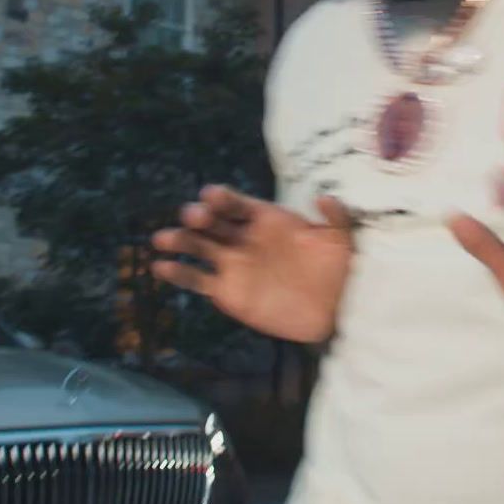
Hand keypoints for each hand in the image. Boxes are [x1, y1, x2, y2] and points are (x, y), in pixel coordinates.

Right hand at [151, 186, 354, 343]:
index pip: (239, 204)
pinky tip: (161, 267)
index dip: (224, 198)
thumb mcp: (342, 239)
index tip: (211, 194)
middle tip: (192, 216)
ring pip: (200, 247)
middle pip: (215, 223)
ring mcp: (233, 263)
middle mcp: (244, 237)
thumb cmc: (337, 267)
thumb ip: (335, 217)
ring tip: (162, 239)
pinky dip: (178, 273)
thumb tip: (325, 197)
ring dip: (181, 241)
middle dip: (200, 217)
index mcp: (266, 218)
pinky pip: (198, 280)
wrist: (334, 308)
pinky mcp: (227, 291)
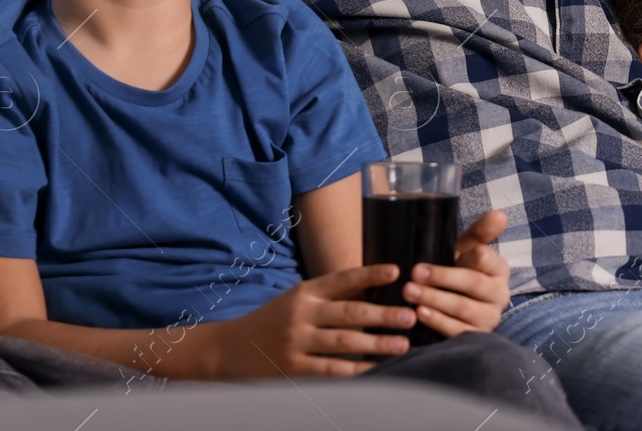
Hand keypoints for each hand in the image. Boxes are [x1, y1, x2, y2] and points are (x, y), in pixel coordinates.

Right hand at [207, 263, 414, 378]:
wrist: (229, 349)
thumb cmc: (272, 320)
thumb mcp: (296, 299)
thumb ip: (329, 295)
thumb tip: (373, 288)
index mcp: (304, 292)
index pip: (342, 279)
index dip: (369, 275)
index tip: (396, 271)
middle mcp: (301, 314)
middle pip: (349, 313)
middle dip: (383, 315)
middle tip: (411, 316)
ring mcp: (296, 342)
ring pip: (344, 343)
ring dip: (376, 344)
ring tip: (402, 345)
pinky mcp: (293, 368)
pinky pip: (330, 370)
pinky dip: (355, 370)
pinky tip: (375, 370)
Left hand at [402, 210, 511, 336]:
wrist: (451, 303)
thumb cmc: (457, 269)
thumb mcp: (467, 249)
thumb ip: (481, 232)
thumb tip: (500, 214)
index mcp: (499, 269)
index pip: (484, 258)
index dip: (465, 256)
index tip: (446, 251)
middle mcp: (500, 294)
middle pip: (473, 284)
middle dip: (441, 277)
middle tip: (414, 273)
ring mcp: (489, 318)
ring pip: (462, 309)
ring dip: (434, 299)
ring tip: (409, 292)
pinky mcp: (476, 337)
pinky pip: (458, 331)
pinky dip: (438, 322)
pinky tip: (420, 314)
* * *
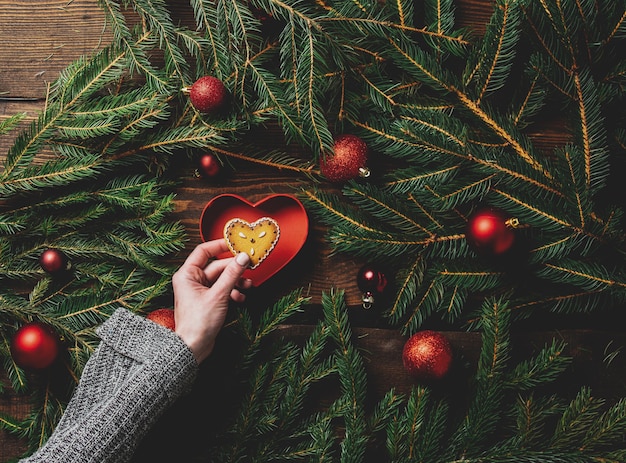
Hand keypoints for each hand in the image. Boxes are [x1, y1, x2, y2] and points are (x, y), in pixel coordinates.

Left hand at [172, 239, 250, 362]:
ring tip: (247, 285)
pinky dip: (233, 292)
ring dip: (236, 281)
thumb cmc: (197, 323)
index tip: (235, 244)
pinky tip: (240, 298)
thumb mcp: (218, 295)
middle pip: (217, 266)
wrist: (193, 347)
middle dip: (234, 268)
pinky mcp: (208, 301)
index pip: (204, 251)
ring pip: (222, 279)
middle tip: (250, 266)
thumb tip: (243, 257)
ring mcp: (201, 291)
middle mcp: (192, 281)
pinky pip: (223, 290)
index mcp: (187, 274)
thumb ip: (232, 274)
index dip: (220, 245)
* * *
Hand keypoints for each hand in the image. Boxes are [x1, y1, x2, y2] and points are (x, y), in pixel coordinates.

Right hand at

Exercise description –
An exact copy of the lines above between the line holding "wrist: (451, 303)" and the line holding "pinky tip: (420, 314)", inclusive, is the whole answer.

Answer to this task –
wrist: (451, 303)
thumb cmc: (457, 269)
thumb mcp: (467, 249)
thumb ip: (481, 232)
thumb tip: (500, 214)
index mcp: (499, 269)
index pip: (484, 258)
index dip: (465, 256)
index tip: (446, 251)
middle mcp: (500, 294)
middle pip: (473, 284)
middle dip: (441, 277)
middle tip: (414, 273)
ring mcp: (489, 318)
ring pip: (462, 309)
ring dip: (434, 299)
ring tip: (409, 292)
pinky mcp: (476, 337)
pinky pip: (458, 331)
pinky dip: (438, 322)
pinky tip: (420, 314)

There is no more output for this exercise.